Quase páscoa, entro num taxi. No rádio, mulheres conversam sobre como fazer para não perder a forma na Páscoa, como congelar ovos de páscoa e ir descongelando aos poucos, pra que durem o ano todo, mais ou menos até chegar o Natal, dica estranha…

Confesso que  estou cansada. Tanta regra, tantas ordens, tantos do’s & dont’s. Me sinto uma megera indomável, the untamable shrew. Dentro de mim mora um dragão que solta fogo pelas ventas a cada vez que alguém me dá uma ordem, inclusive eu mesma. Sempre chamuscada, vivo  pra amansar o dragão. “Calma-te carinõ!” pra cá, “Calma, Conga!” pra lá… Cansa.
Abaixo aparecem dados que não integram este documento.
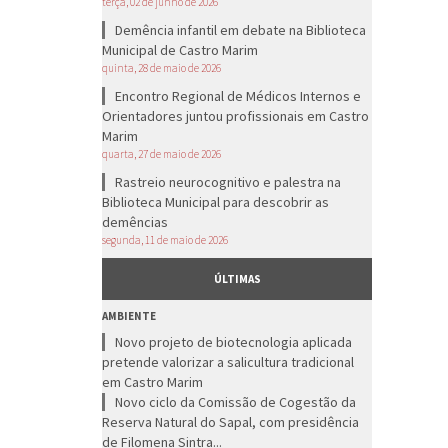
terça, 02 de junho de 2026
Demência infantil em debate na Biblioteca
Municipal de Castro Marim
quinta, 28 de maio de 2026
Encontro Regional de Médicos Internos e
Orientadores juntou profissionais em Castro
Marim
quarta, 27 de maio de 2026
Rastreio neurocognitivo e palestra na
Biblioteca Municipal para descobrir as
demências
segunda, 11 de maio de 2026
ÚLTIMAS
AMBIENTE
Novo projeto de biotecnologia aplicada
pretende valorizar a salicultura tradicional
em Castro Marim
Novo ciclo da Comissão de Cogestão da
Reserva Natural do Sapal, com presidência
de Filomena Sintra...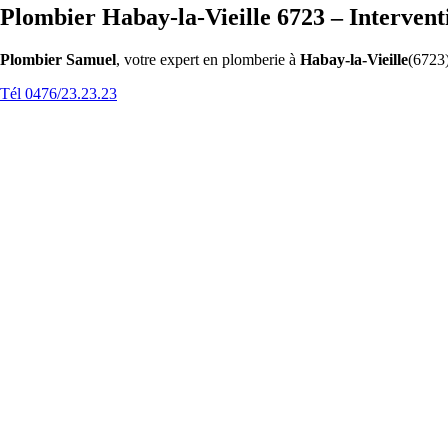
Plombier Habay-la-Vieille 6723 – Intervent
Plombier Samuel
, votre expert en plomberie à
Habay-la-Vieille
(6723)
Tél 0476/23.23.23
O fato é que eu comentei com o motorista: “… chatice de mundo, tanta regra pra atender, não é mais possível ser feliz! Meu sonho é ouvir um conselho assim: Se for da sua preferência, devore todos os ovos no mesmo dia, um após o outro, sem a menor culpa. Exercite ultrapassar limites e desafie o establishment de vez em quando. Contrarie sua mãe, seu chefe, o padrão estético, seu médico, sua melhor amiga, sua crença e seu deus. A Páscoa é ótima pra isso, só tem uma vez no ano…  Eu quero vida com prazer”.

O motorista virou-se pra me olhar, e disse, enfático: “É isso aí, é isso que eu acho tb! A vida foi feita para ser vivida, para ter prazer. O cara td certinho é um chato, faz tudo que a mamãe aplaude, que o papai se orgulha, que a sociedade acha lindo. Um chato que não admite erros. Nós somos cheios de faltas.”
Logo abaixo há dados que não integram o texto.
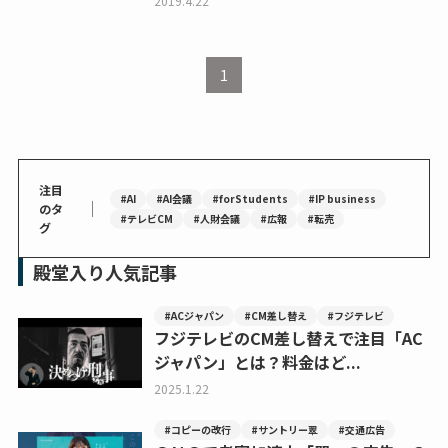
2019.4.22
1
注目
#AI
#AI会議
#forStudents
#IP business
｜
のタ
#テレビCM
#人財会議
#広報
#転売
グ
殿堂入り人気記事
#ACジャパン
#CM差し替え
#フジテレビ
フジテレビのCM差し替えで注目「AC
ジャパン」とは？料金はど...
2025.1.22
#コピーの改行
#サントリー翠
#交通広告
Vendo que uma loja de sapatos que eu amo estava liquidando, doida para cometer um pequeno excesso, gritei: “Pára aqui, moço! Vou descer!”. E ele: “Mas já? O papo tava tão bom… vou te dar meu telefone pra vc me ligar pra bater papo. Difícil um papo bom assim…”

Pela tangente, respondo: “Ih, eu sou comprometida, não vou pegar seu tel”

E ele, objetivo: “Mas não é pra compromisso, não”

A libertina que abriga um dragão agradou o motorista. Mas, talvez, por obediência ao establishment, sinhá pagou a corrida e saiu sem pegar o tel do cara. Mas que sapato lindo!